--- Extracted entries Enclosed Below ---

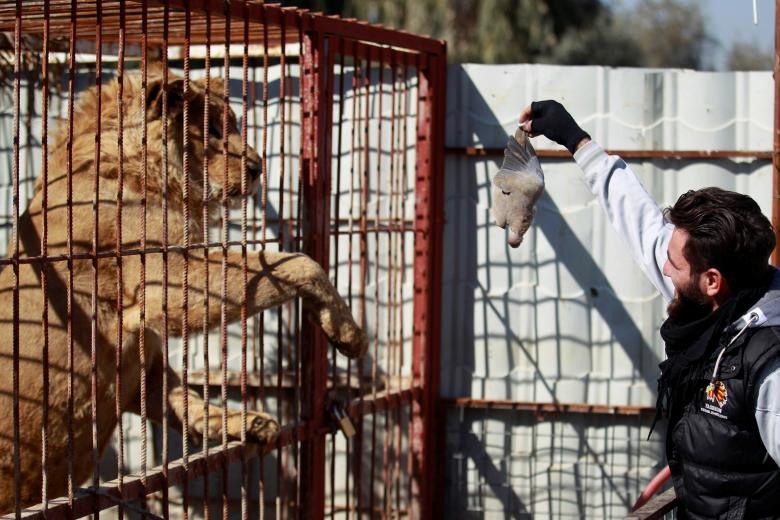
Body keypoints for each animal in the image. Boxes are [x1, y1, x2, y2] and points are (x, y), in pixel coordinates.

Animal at [0, 66, 368, 512]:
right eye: (210, 130)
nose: (258, 167)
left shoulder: (142, 360)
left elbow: (182, 399)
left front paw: (246, 422)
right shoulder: (165, 282)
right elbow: (293, 261)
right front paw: (348, 333)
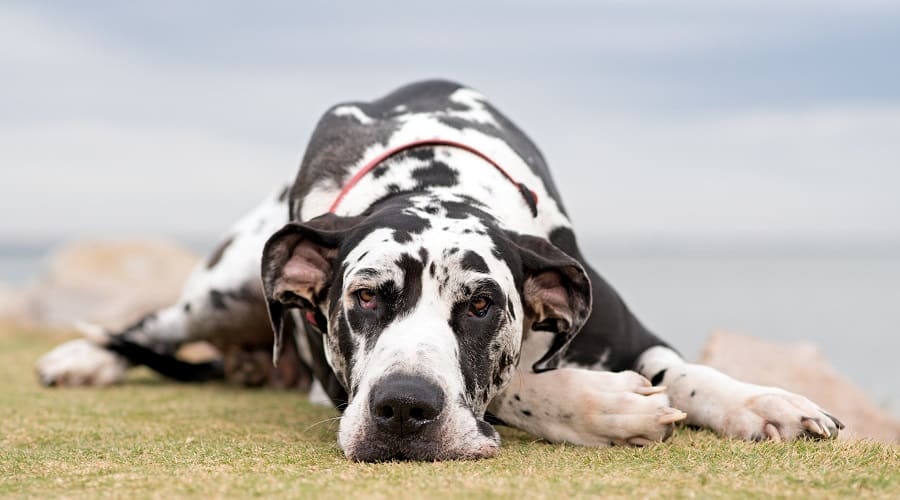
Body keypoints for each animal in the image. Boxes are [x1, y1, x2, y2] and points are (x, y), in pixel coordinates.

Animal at [37, 79, 844, 460]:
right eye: (364, 298)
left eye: (483, 305)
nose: (403, 411)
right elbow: (515, 384)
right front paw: (599, 405)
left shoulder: (622, 323)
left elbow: (687, 372)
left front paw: (763, 402)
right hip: (226, 281)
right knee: (152, 324)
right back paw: (83, 358)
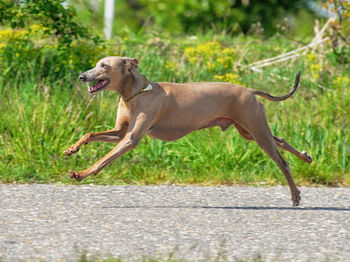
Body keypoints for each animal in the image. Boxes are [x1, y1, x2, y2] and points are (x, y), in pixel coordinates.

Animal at [64, 56, 314, 206]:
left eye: (104, 66)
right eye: (97, 63)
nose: (82, 76)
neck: (135, 93)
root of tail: (249, 90)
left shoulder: (130, 139)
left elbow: (104, 159)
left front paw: (81, 173)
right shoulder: (119, 131)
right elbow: (89, 135)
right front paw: (71, 149)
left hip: (256, 130)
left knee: (283, 162)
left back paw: (295, 194)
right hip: (249, 131)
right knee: (281, 140)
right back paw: (306, 156)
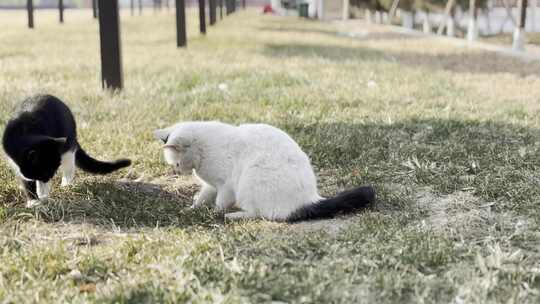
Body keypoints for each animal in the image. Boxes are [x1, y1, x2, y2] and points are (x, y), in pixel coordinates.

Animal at [2, 94, 132, 207]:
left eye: (53, 170)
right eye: (46, 171)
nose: (50, 177)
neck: (24, 132)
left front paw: (42, 197)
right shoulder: (16, 162)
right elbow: (27, 182)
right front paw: (33, 201)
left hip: (67, 144)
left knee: (69, 164)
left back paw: (66, 185)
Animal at [153, 121, 376, 221]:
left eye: (176, 164)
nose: (177, 172)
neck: (203, 153)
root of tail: (310, 199)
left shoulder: (226, 186)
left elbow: (220, 203)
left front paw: (214, 212)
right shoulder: (211, 186)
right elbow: (202, 197)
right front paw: (192, 209)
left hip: (249, 180)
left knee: (260, 214)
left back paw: (234, 215)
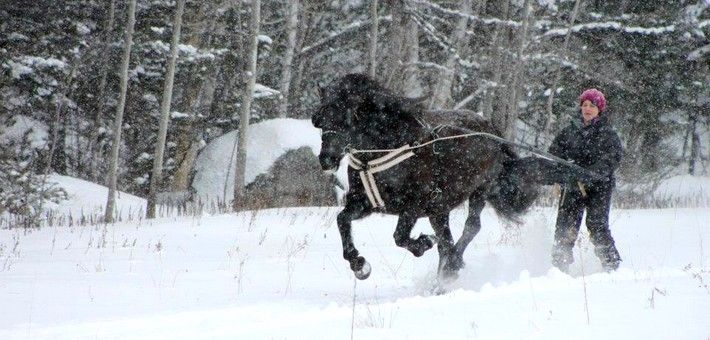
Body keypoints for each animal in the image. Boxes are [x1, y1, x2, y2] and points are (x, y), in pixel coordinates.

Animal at [312, 73, 568, 280]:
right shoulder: (366, 203)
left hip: (480, 189)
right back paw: (444, 275)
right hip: (439, 209)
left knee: (470, 227)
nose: (326, 159)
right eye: (320, 121)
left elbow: (400, 236)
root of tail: (490, 129)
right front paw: (359, 265)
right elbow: (342, 219)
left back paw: (451, 266)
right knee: (446, 241)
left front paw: (422, 243)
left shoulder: (414, 205)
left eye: (346, 118)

--- End of Enclosed Extracted entries ---

Problem
With no other words, state how many lines above hold the word "knee".

Answer to this problem
7